10 June 2024

    Markets rebound in May, despite weaker economic data

    Ashley Gardyne

    Chief Investment Officer

    Ashley Gardyne

    Chief Investment Officer

    Markets rebounded in May, after briefly pausing their ascent in April. The S&P 500 rose by almost 5% over the month, offsetting the 4.2% decline in April and placing the index, which is up 11% year-to-date, back on a positive trajectory. Counterintuitively, this rebound occurred despite several weak economic data releases, as investors saw this weakness as increasing the chances of central banks cutting interest rates this year.

    Disinflation back on track

    Key economic data points released in May showed that inflationary pressures continue to decline.

    US Q1 GDP growth, which was initially reported as 1.6%, saw a sharp downward revision to 1.3% due to weaker than anticipated consumer demand. The data confirmed that the US economy is growing significantly slower than the 3.4% growth rate at the end of 2023. Additionally, the US PCE inflation report, which is the Federal Reserve's favoured measure of inflation, confirmed the trend of falling inflation and weaker consumer spending.

    Both equity and fixed income markets rallied on this weaker economic picture, as it renewed confidence that inflation was under control.

    Consumer sector earnings in focus

    Against the backdrop of cooler economic data, earnings reports from major players in the consumer sector also revealed that restrictive policy is now starting to bite the US consumer, with spending slowing. Since consumer spending accounts for approximately 70% of US GDP, these reports are vital reads on the economy's overall health.

    Reports from the 'big three' retailers—Amazon, Walmart and Target —highlight the extent to which customers are chasing value and how quickly retailers are responding. Their reports indicated that consumers are increasingly trading down, showing that middle-income shoppers are becoming increasingly price sensitive. In response, retailers have been cutting prices. Walmart, for instance, boosted its sales by attracting middle-income consumers with price rollbacks on 7,000 items. Earlier this month, Target announced plans to lower prices on nearly 5,000 everyday goods, and Amazon aims to reduce prices by up to 30% on key grocery items.

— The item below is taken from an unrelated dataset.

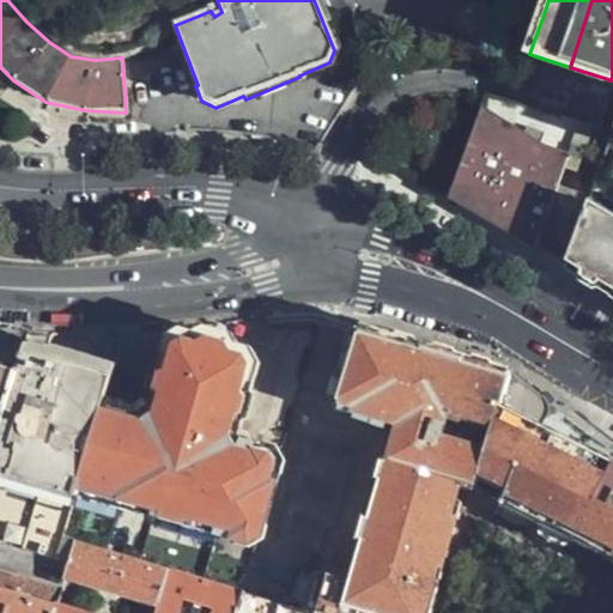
[(448,202),(533,253),(578,127),(490,99),(453,193),(448,202)]
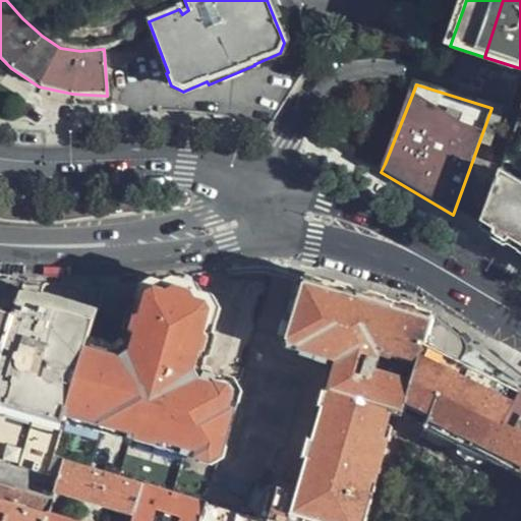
[(498,176),(512,137),(501,133),(508,113),(491,108),(453,215),(478,229),(498,176)]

    With the big three having combined annual sales of over USD$1 trillion, representing approximately 20% of total US retail sales, these trends further support the view that inflation will continue to subside.

    Peer pressure

    Central banks have only one blunt tool to deal with inflation – interest rates. Higher rates have the impact of reducing spending and investments levels, thereby slowing economic growth and reducing inflation pressures. As we have seen numerous times before, if central banks keep interest rates at restrictive levels for too long, it can have unintended consequences on the economy and markets.

    Central banks in parts of the world are aware of this dynamic and responding. The European Central Bank (ECB) dropped interest rates by 0.25% earlier this week, with additional cuts likely later this year. The Bank of Canada cut interest rates the day before the ECB, becoming the first G7 country to do so, while Switzerland and Sweden had already reduced their benchmark rates earlier in the year.

    The ball is back in the Fed's court

    The US economy and decisions by the US Federal Reserve can have a major impact on global financial markets.

    The resilience of the consumer has been a key pillar in sustaining the US economy. However, signs of stress are emerging across income tiers, and GDP growth is a far cry from the highs at the end of 2023. With inflation now firmly under control, the economy slowing and consumers facing increasing pressure, the ball is back in the Fed’s court.

    The recent rally in share markets suggests that investors believe that central banks will cut rates in time to avoid much more economic damage, but the jury is still out, and we are watching the situation closely.